WHAT THE EXERCISE ASKS =
Copy the records below line by line and word for word, from the very first line through the line with "c) The actual", omitting each picture.

GIVEN DATA =
=== Begin Enclosure ===

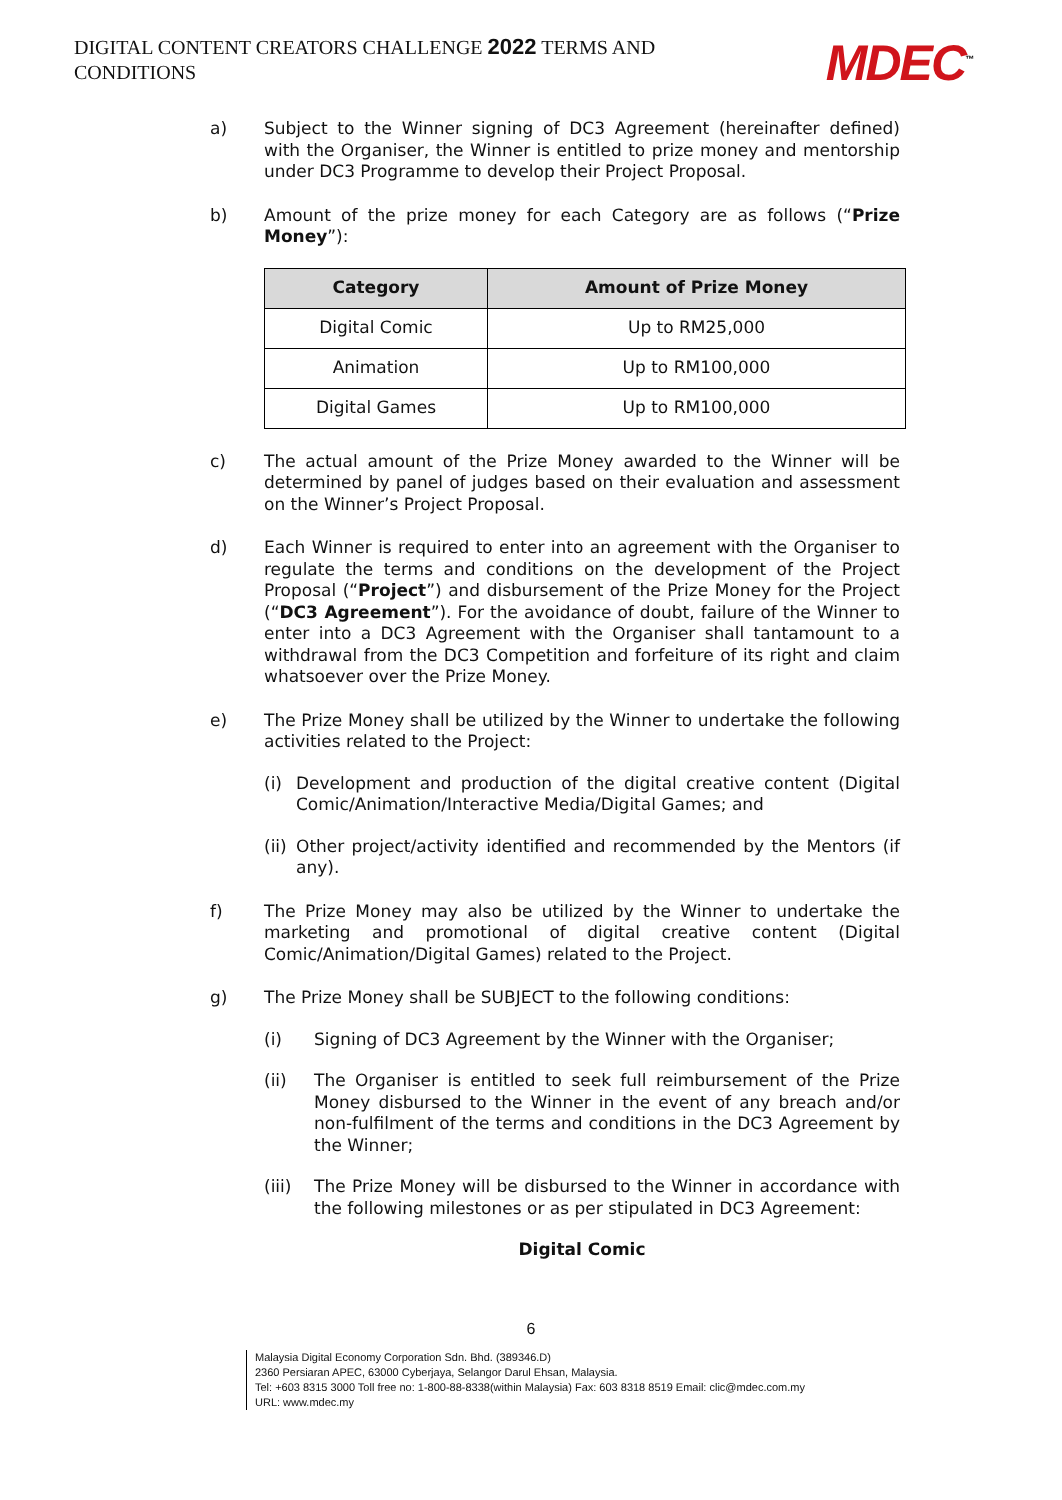DIGITAL CONTENT CREATORS CHALLENGE 2022 TERMS AND CONDITIONS
MDEC<sup>™</sup>
a) Subject to the Winner signing of DC3 Agreement (hereinafter defined) with the Organiser, the Winner is entitled to prize money and mentorship under DC3 Programme to develop their Project Proposal.
b) Amount of the prize money for each Category are as follows (“Prize Money”):
| Category | Amount of Prize Money |
| --- | --- |
| Digital Comic | Up to RM25,000 |
| Animation | Up to RM100,000 |
| Digital Games | Up to RM100,000 |
c) The actual amount of the Prize Money awarded to the Winner will be determined by panel of judges based on their evaluation and assessment on the Winner’s Project Proposal.
d) Each Winner is required to enter into an agreement with the Organiser to regulate the terms and conditions on the development of the Project Proposal (“Project”) and disbursement of the Prize Money for the Project (“DC3 Agreement”). For the avoidance of doubt, failure of the Winner to enter into a DC3 Agreement with the Organiser shall tantamount to a withdrawal from the DC3 Competition and forfeiture of its right and claim whatsoever over the Prize Money.
e) The Prize Money shall be utilized by the Winner to undertake the following activities related to the Project:
(i) Development and production of the digital creative content (Digital Comic/Animation/Interactive Media/Digital Games; and
(ii)
Other project/activity identified and recommended by the Mentors (if any).
f) The Prize Money may also be utilized by the Winner to undertake the marketing and promotional of digital creative content (Digital Comic/Animation/Digital Games) related to the Project.
g) The Prize Money shall be SUBJECT to the following conditions:
(i) Signing of DC3 Agreement by the Winner with the Organiser;
(ii) The Organiser is entitled to seek full reimbursement of the Prize Money disbursed to the Winner in the event of any breach and/or non-fulfilment of the terms and conditions in the DC3 Agreement by the Winner;
(iii)
The Prize Money will be disbursed to the Winner in accordance with the following milestones or as per stipulated in DC3 Agreement:
Digital Comic
6
Malaysia Digital Economy Corporation Sdn. Bhd. (389346.D)
2360 Persiaran APEC, 63000 Cyberjaya, Selangor Darul Ehsan, Malaysia.
Tel: +603 8315 3000 Toll free no: 1-800-88-8338(within Malaysia) Fax: 603 8318 8519 Email: clic@mdec.com.my
URL: www.mdec.my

=== End Enclosure ===

SOLVED EXERCISE =
DIGITAL CONTENT CREATORS CHALLENGE 2022 TERMS AND CONDITIONS
MDEC<sup>™</sup>
a) Subject to the Winner signing of DC3 Agreement (hereinafter defined) with the Organiser, the Winner is entitled to prize money and mentorship under DC3 Programme to develop their Project Proposal.
b) Amount of the prize money for each Category are as follows (“Prize Money”):
| Category | Amount of Prize Money |
| --- | --- |
| Digital Comic | Up to RM25,000 |
| Animation | Up to RM100,000 |
| Digital Games | Up to RM100,000 |
c) The actual amount of the Prize Money awarded to the Winner will be determined by panel of judges based on their evaluation and assessment on the Winner’s Project Proposal.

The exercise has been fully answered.